What is the probability p(A & B) that both A and B hold if these events are independent? Provide the derivation of the corresponding formula.
What is the range of possible values of p(A & B) when we do not have any information about the dependence between A and B? Draw examples illustrating the possibilities of the smallest and the largest values from this range.
What is the probability p(A \/ B) that one of the events A or B holds if these events are independent? Provide the derivation of the corresponding formula.
What is the range of possible values of p(A \/ B) when we do not have any information about the dependence between A and B? Draw examples illustrating the possibilities of the smallest and the largest values from this range.

3. Mathematical techniques.

What is the Maximum Likelihood Method? Provide at least two examples of where this method is used. Describe one of these examples in detail.
What is bisection? Give a numerical example (two steps are enough) of how bisection can be used to find the solution to an equation, i.e., the value x for which f(x) = 0.

Provide an example where both Maximum Likelihood Method and bisection are used in estimating uncertainty of the result of data processing.

4. Data fusion.
Let us assume that we have measured the same quantity with two different measurement instruments. The result of the first measurement is 1.2, the result of the second measurement is 0.8. Combine these two results into a single "fused" value, in the following two situations:

Probabilistic situation. In this situation, we assume that both measuring instrument have 0 mean; the first instrument has standard deviation 0.2, the second has standard deviation 0.3.
Interval situation. In this situation, we have no information about the probabilities, we only know that the measurement error of the first instrument does not exceed 0.2, and the measurement error of the second instrument does not exceed 0.3.

Where do the formulas that you used come from (no need for detailed derivations, just explain the main ideas.)

5. Linearization.

Illustrate, on the example of the function y = x₁² - x₂, with the measurement results values x₁ = 1.0 and x₂ = 2.0 and measurement errors Δx₁ = 0.1 and Δx₂ = -0.2, what will be the error dy as estimated by the linearization method, and how this estimated error compares with the actual value of this error. Compare the analytical expressions for the corresponding partial derivatives with the results of numerical differentiation.
For the same function and the same measurement results, assume that we only know the bounds Δ₁ = 0.1 and Δ₂ = 0.2 on the measurement errors. Use the monotonicity of the function f to find the exact range of the corresponding value y, and compare this range with the results of applying a linearized formula for the bound Δ on the error Δy of the result of data processing.

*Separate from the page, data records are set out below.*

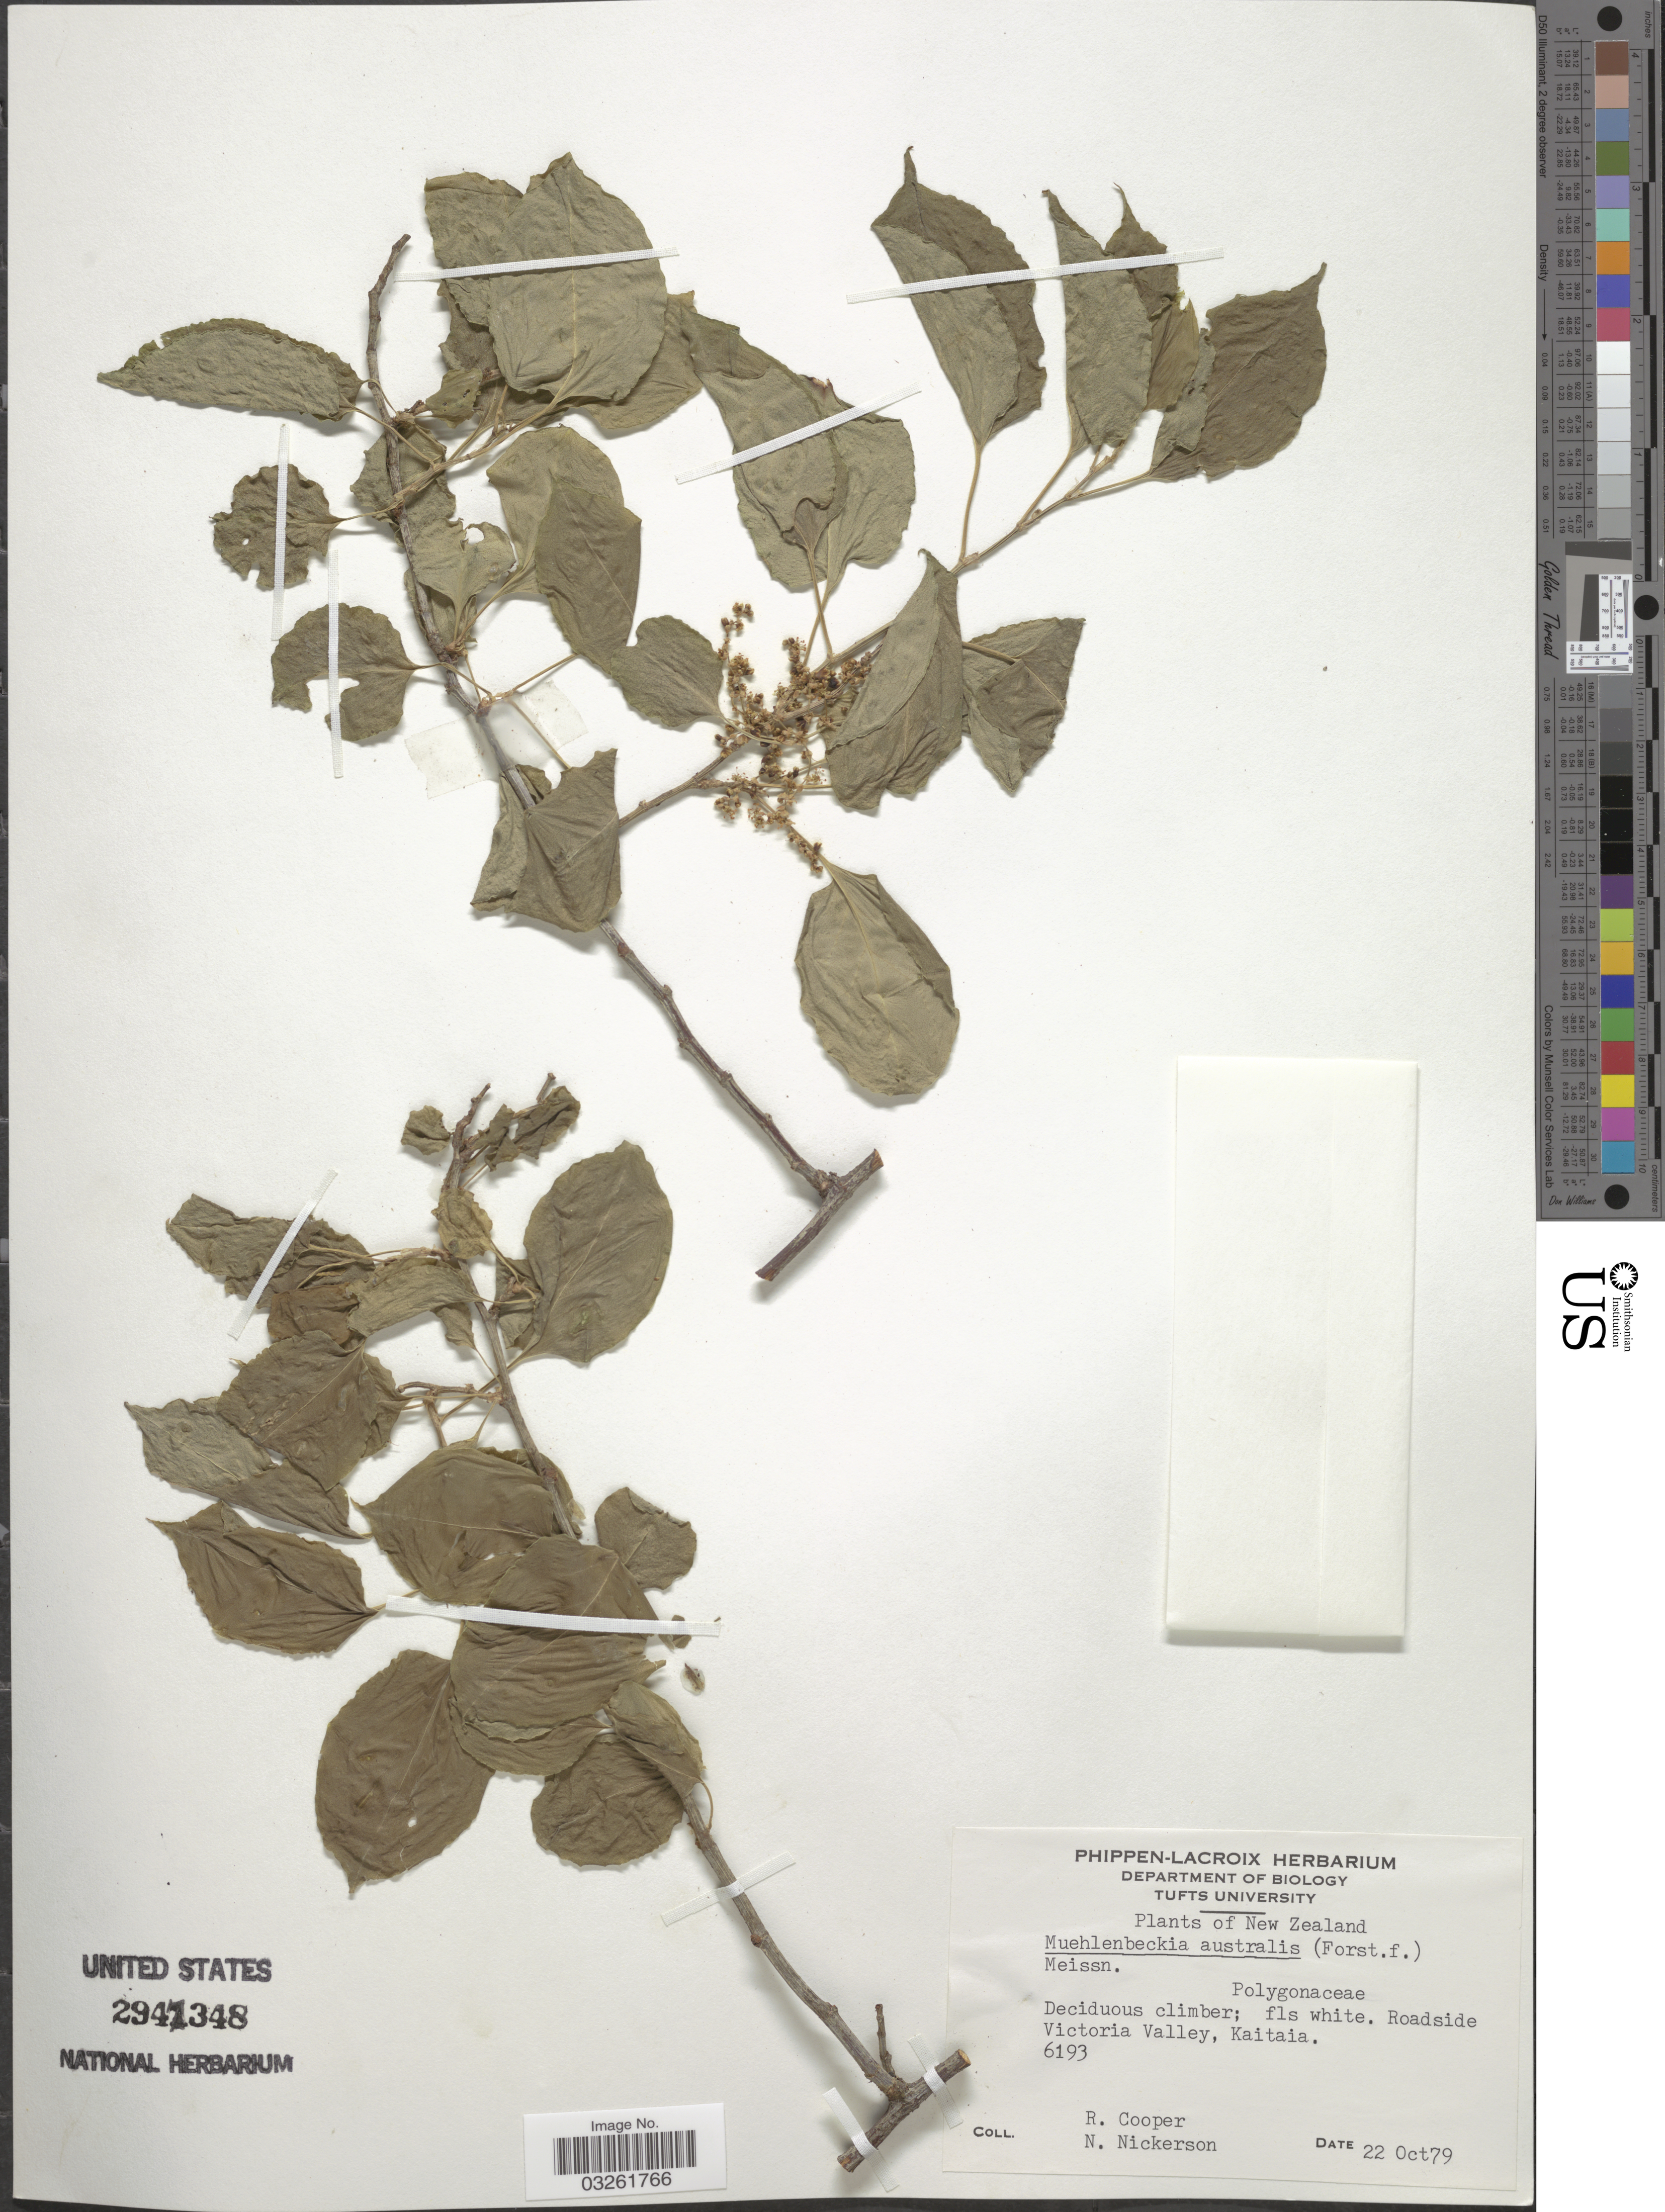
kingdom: Plantae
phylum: Tracheophyta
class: Magnoliopsida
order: Caryophyllales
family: Polygonaceae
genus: Muehlenbeckia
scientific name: Muehlenbeckia australis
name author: Meisn.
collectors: R. Cooper & N. Nickerson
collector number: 6193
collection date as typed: Transcribed d/m/y: 22/10/79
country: New Zealand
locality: Roadside Victoria Valley, Kaitaia.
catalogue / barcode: US 2941348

6. Uncertainty in data processing: computational aspects.
For the formulas for computing uncertainty of the result of data processing, explain how the computational complexity (= number of computational steps) depends on the choice of the parameters h_i used in numerical differentiation, and what is the choice for which the computational complexity is the smallest:

for the case of statistical uncertainty, when we know the standard deviations σ_i of the corresponding measurement errors, and
for the case of interval uncertainty, when we only know the upper bounds Δ_i of the corresponding measurement errors.

7. Uncertainty in data processing: Monte-Carlo method.
Explain why Monte-Carlo method is useful in estimating uncertainty of the result of data processing, and for what number of inputs it is useful:

for the case of statistical uncertainty, and
for the case of interval uncertainty.

Provide a numerical example of the number of iterations that are needed to achieve a given accuracy.

8. Estimating reliability and trust: Monte-Carlo method.

Explain why Monte-Carlo method is useful in estimating the degree of trust.
Explain why for very reliable components, we cannot directly use the Monte-Carlo method, we need a re-scaling. Describe the main idea of the re-scaling and how it helps.

9. Reliability.
On the example of each of the following two cases:

case when f trusts t with probability p₁ = 1 - Δp₁ and t trusts s with probability p₂ = 1 - Δp₂;
case when f has two reasons for trusting s: with probability p₁ = 1 - Δp₁ and with probability p₂ = 1 - Δp₂;

estimate two values:

the worst-case probability Δp_w that f does not trust s, and
the probability Δp_i that f does not trust s under the independence assumption.

10. Describe the contents of one of the class projects -- different from your own project.